### Supplied material

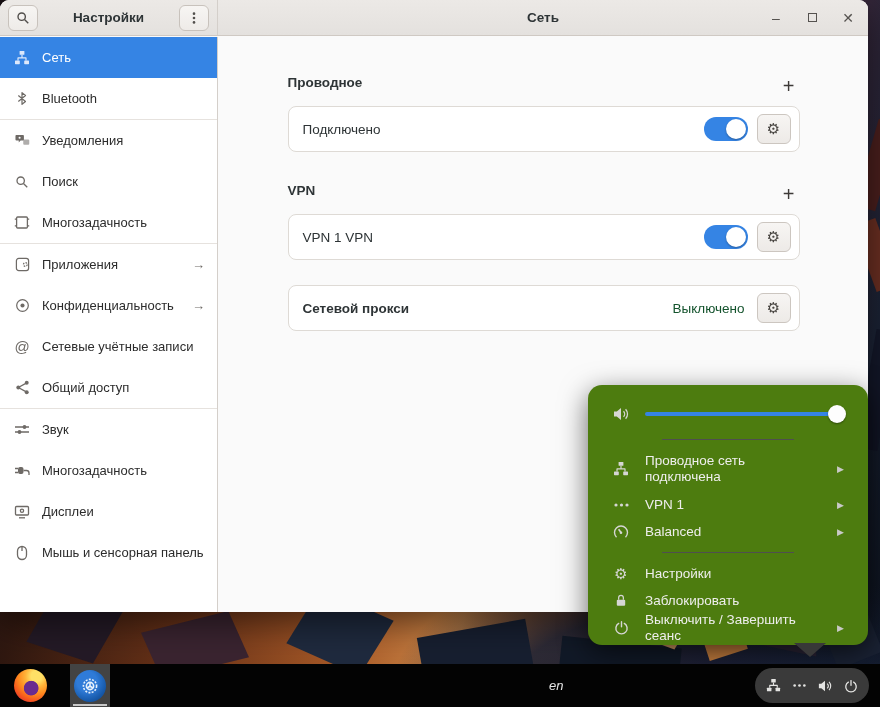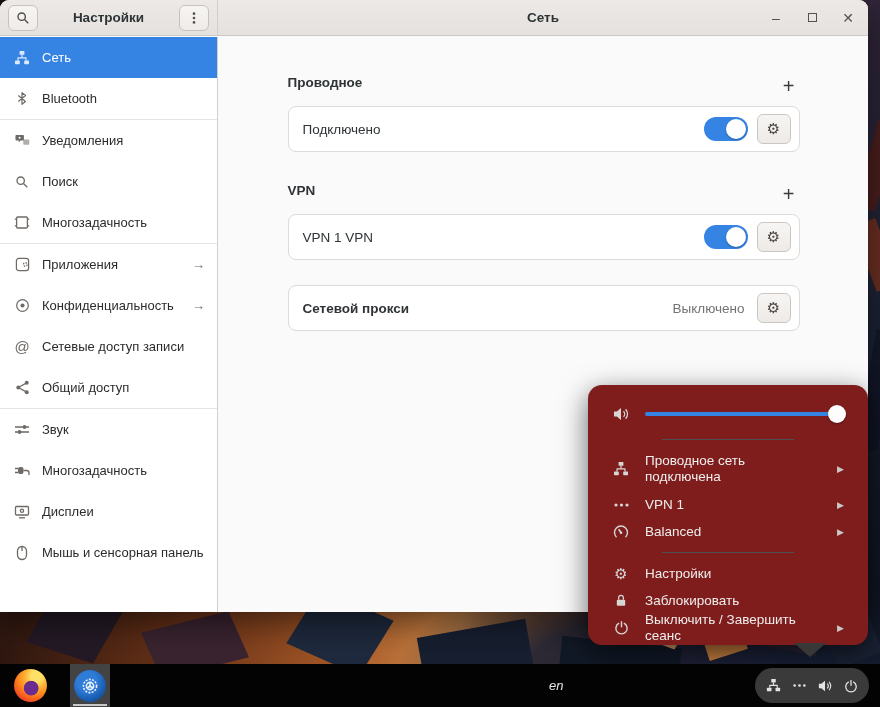--- a/index.html
+++ b/index.html
@@ -56,32 +56,32 @@
   .sec-head { display:flex; align-items:flex-start; justify-content:space-between; margin-top:38px; }
   .sec-head.second { margin-top:31px; }
   .sec-title { font-size:13.5px; font-weight:bold; color:#2e3436; }
   .plus-btn { width:22px; height:22px; display:flex; align-items:center; justify-content:center;
     font-size:20px; font-weight:300; color:#3d3a37; }
   .card { margin-top:9px; background:#ffffff; border:1px solid #dedad5; border-radius:8px;
     height:46px; display:flex; align-items:center; padding:0 8px 0 14px; }
   .card.proxy { margin-top:25px; }
   .row-label { flex:1; font-size:13.5px; color:#2e3436; }
   .row-label.bold { font-weight:bold; }
-  .status-dim { font-size:13.5px; color:#737373; margin-right:12px; }
+  .status-dim { font-size:13.5px; color:#14532d; margin-right:12px; }
   .toggle { width:44px; height:24px; border-radius:12px; background:#3584e4; position:relative;
     margin-right:9px; flex:none; }
   .toggle .knob { position:absolute; top:2px; right:2px; width:20px; height:20px;
     border-radius:50%; background:#ffffff; box-shadow:0 1px 2px rgba(0,0,0,.3); }
   .gear-btn { width:34px; height:30px; border:1px solid #ccc6c0; border-radius:6px;
     background:linear-gradient(#f7f5f3,#edeae7); display:flex; align-items:center;
     justify-content:center; font-size:15px; color:#4a4743; flex:none; }
 
   
   .popup { position:absolute; left:588px; top:385px; width:280px; height:260px;
-    background:#7f1d1d; border-radius:14px; box-shadow:0 8px 28px rgba(0,0,0,.6);
+    background:#4d7c0f; border-radius:14px; box-shadow:0 8px 28px rgba(0,0,0,.6);
     padding:11px 0 0; color:#eeeeec; }
   .popup-tail { position:absolute; left:794px; top:643px; width:0; height:0;
     border-left:16px solid transparent; border-right:16px solid transparent;
     border-top:14px solid #383838; }
   .mrow { display:flex; align-items:center; gap:15px; padding:0 24px; font-size:13.5px; }
   .mrow .mic { width:18px; flex:none; color:#d6d6d4; display:flex; justify-content:center; }
   .mrow .mtxt { flex:1; line-height:1.18; }
   .mrow .chev { color:#c9c9c7; font-size:9px; }
   .vol-row { height:36px; }
   .slider { flex:1; height:4px; border-radius:2px; background:#3584e4; position:relative; }
@@ -250,21 +250,21 @@
             <circle cx="8" cy="8" r="6.2"></circle>
               <circle cx="8" cy="8" r="2.2" fill="currentColor" stroke="none"></circle>
           </svg>
         </span>
         <span class="lbl">Конфиденциальность</span>
         <span class="arr">→</span>
       </div>
 
       <div class="side-item">
         <span class="ic at-glyph">@</span>
-        <span class="lbl">Сетевые доступ записи</span>
+        <span class="lbl">Сетевые учётные записи</span>
       </div>
 
       <div class="side-item">
         <span class="ic">
           <svg width="15" height="15" viewBox="0 0 16 16" fill="currentColor">
             <circle cx="12.5" cy="3" r="2.1"></circle>
               <circle cx="3.5" cy="8" r="2.1"></circle>
               <circle cx="12.5" cy="13" r="2.1"></circle>
             <path d="M3.5 8 12.5 3M3.5 8l9 5" stroke="currentColor" stroke-width="1.4"></path>
           </svg>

### Task statement
Only one span is to be repeated: the line with "top:385px; width:280px; height:260px;" through the final line of the entries above, word for word.

### Written answer
   .popup { position:absolute; left:588px; top:385px; width:280px; height:260px;
-    background:#7f1d1d; border-radius:14px; box-shadow:0 8px 28px rgba(0,0,0,.6);
+    background:#4d7c0f; border-radius:14px; box-shadow:0 8px 28px rgba(0,0,0,.6);
     padding:11px 0 0; color:#eeeeec; }
   .popup-tail { position:absolute; left:794px; top:643px; width:0; height:0;
     border-left:16px solid transparent; border-right:16px solid transparent;
     border-top:14px solid #383838; }
   .mrow { display:flex; align-items:center; gap:15px; padding:0 24px; font-size:13.5px; }
   .mrow .mic { width:18px; flex:none; color:#d6d6d4; display:flex; justify-content:center; }
   .mrow .mtxt { flex:1; line-height:1.18; }
   .mrow .chev { color:#c9c9c7; font-size:9px; }
   .vol-row { height:36px; }
   .slider { flex:1; height:4px; border-radius:2px; background:#3584e4; position:relative; }
@@ -250,21 +250,21 @@
             <circle cx="8" cy="8" r="6.2"></circle>
               <circle cx="8" cy="8" r="2.2" fill="currentColor" stroke="none"></circle>
           </svg>
         </span>
         <span class="lbl">Конфиденциальность</span>
         <span class="arr">→</span>
       </div>
 
       <div class="side-item">
         <span class="ic at-glyph">@</span>
-        <span class="lbl">Сетевые доступ записи</span>
+        <span class="lbl">Сетевые учётные записи</span>
       </div>
 
       <div class="side-item">
         <span class="ic">
           <svg width="15" height="15" viewBox="0 0 16 16" fill="currentColor">
             <circle cx="12.5" cy="3" r="2.1"></circle>
               <circle cx="3.5" cy="8" r="2.1"></circle>
               <circle cx="12.5" cy="13" r="2.1"></circle>
             <path d="M3.5 8 12.5 3M3.5 8l9 5" stroke="currentColor" stroke-width="1.4"></path>
           </svg>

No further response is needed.